Recent job changes. The web takes weeks or months to re-index. Someone who changed companies three weeks ago may still appear in their previous role across most results. The score drops appropriately — the email domain won't match what the results show — but the system can't determine which version is current.

Professionals in traditional sectors. The system is optimized for the tech environment, where digital footprint is high. An executive in manufacturing or distribution with low online presence can produce low scores even if they're clearly identifiable through other means.
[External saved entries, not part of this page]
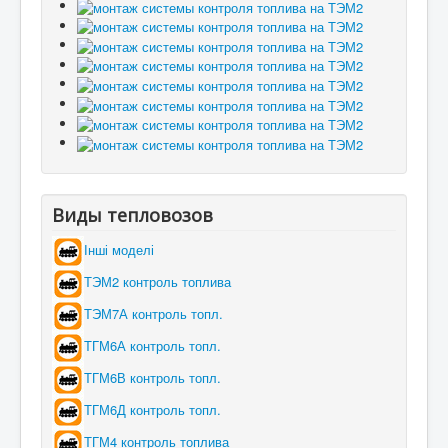
Виды тепловозов
Інші моделі
ТЭМ2 контроль топлива
ТЭМ7А контроль топл.
ТГМ6А контроль топл.
ТГМ6В контроль топл.
ТГМ6Д контроль топл.
ТГМ4 контроль топлива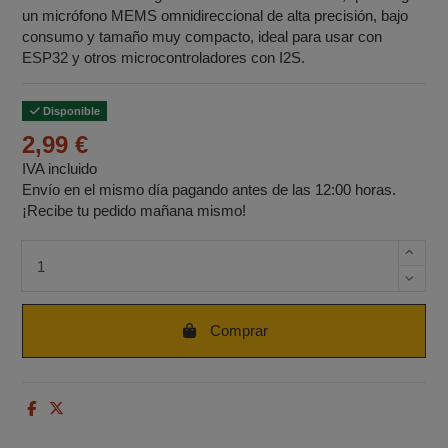
un micrófono MEMS omnidireccional de alta precisión, bajo
consumo y tamaño muy compacto, ideal para usar con
ESP32 y otros microcontroladores con I2S.
Disponible
2,99 €
IVA incluido
Envío en el mismo día pagando antes de las 12:00 horas.
¡Recibe tu pedido mañana mismo!
Cantidad de unidades
Comprar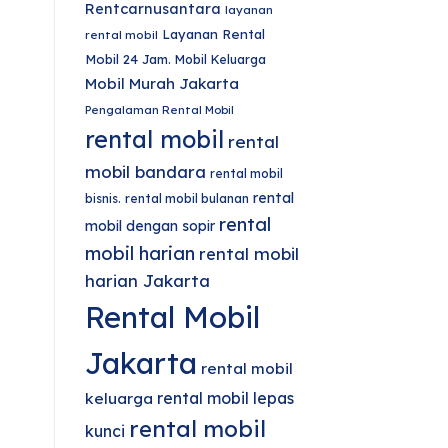
Rentcarnusantara
layanan
Layanan Rental
rental mobil
Mobil 24 Jam.
Mobil Keluarga
Mobil Murah Jakarta
Pengalaman Rental Mobil
rental mobil
rental
mobil bandara
rental mobil
rental
bisnis.
rental mobil bulanan
rental
mobil dengan sopir
mobil harian
rental mobil
harian Jakarta
Rental Mobil
Jakarta
rental mobil
rental mobil lepas
keluarga
rental mobil
kunci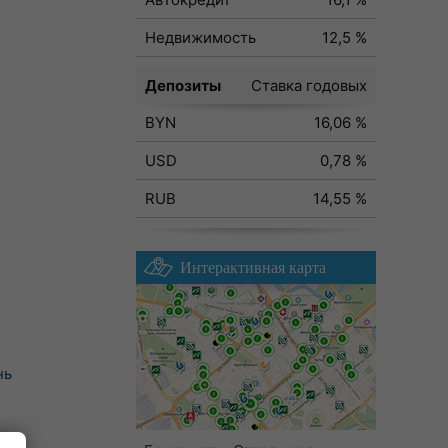
Недвижимость
12,5 %
Депозиты
Ставка годовых
BYN
16,06 %
USD
0,78 %
RUB
14,55 %
Интерактивная карта
нь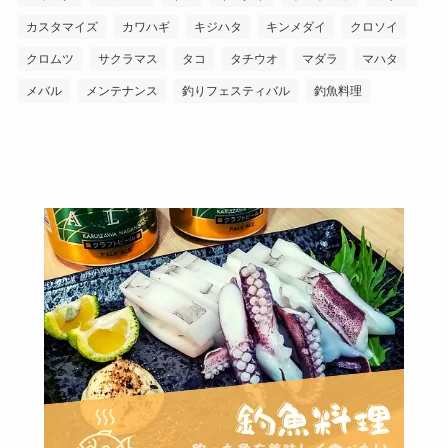
カスタマイズ
カワハギ
キジハタ
キンメダイ
クロソイ
クロムツ
サクラマス
タコ
タチウオ
マダラ
マハタ
メバル
メンテナンス
釣りフェスティバル
釣魚料理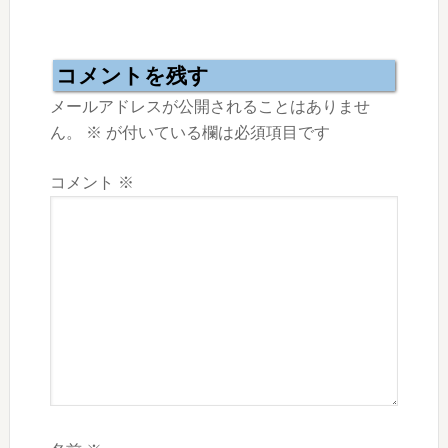
Reader
Interactions
コメントを残す
メールアドレスが公開されることはありませ
ん。
※
が付いている欄は必須項目です
コメント
※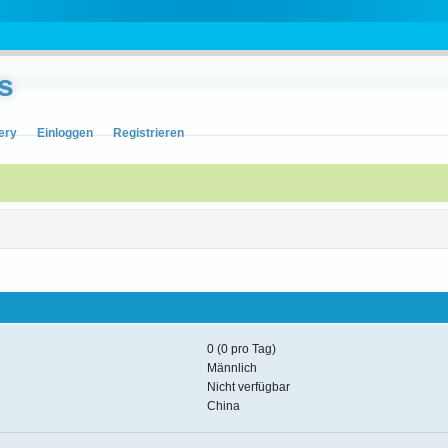
s
ery
Einloggen
Registrieren
g
0 (0 pro Tag)
Männlich
Nicht verfügbar
China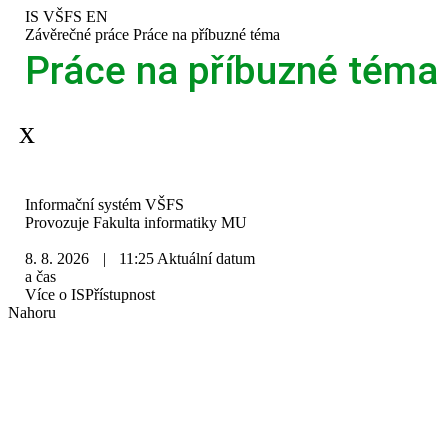
Přeskočit
Přeskočit
Přeskočit
Přeskočit
IS VŠFS
EN
na
na
na
na
>
Závěrečné práce
>
Práce na příbuzné téma
horní
hlavičku
obsah
patičku
Práce na příbuzné téma
lištu
Aplikace je dočasně mimo provoz.
IS
Informační systém VŠFS
VŠFS
Provozuje
Fakulta informatiky MU
8. 8. 2026
|
11:25
Aktuální datum
a čas
Více o IS
Přístupnost
Nahoru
Namesakes within the same company. Two people named "John Lee" at TechCorp will confuse the system even when the domain matches perfectly. This is the primary source of false positives, at a rate of 2–3% in HIGH cases.

Generated participant report view
Generated participant report view

Generated participant report view.

Conclusion

Resolving identity on the web is an evidence-accumulation problem — not a search problem. The gap between "finding information about someone" and "verifying that the found information belongs to that specific person" feels subtle, but it changes everything about how the system needs to be designed.

The scoring model described here isn't perfect — no heuristic system is. But it's interpretable, tunable, and calibrated in the right direction: it prefers silence over confident mistakes. In applications where an identity error undermines product credibility, that's exactly the right stance.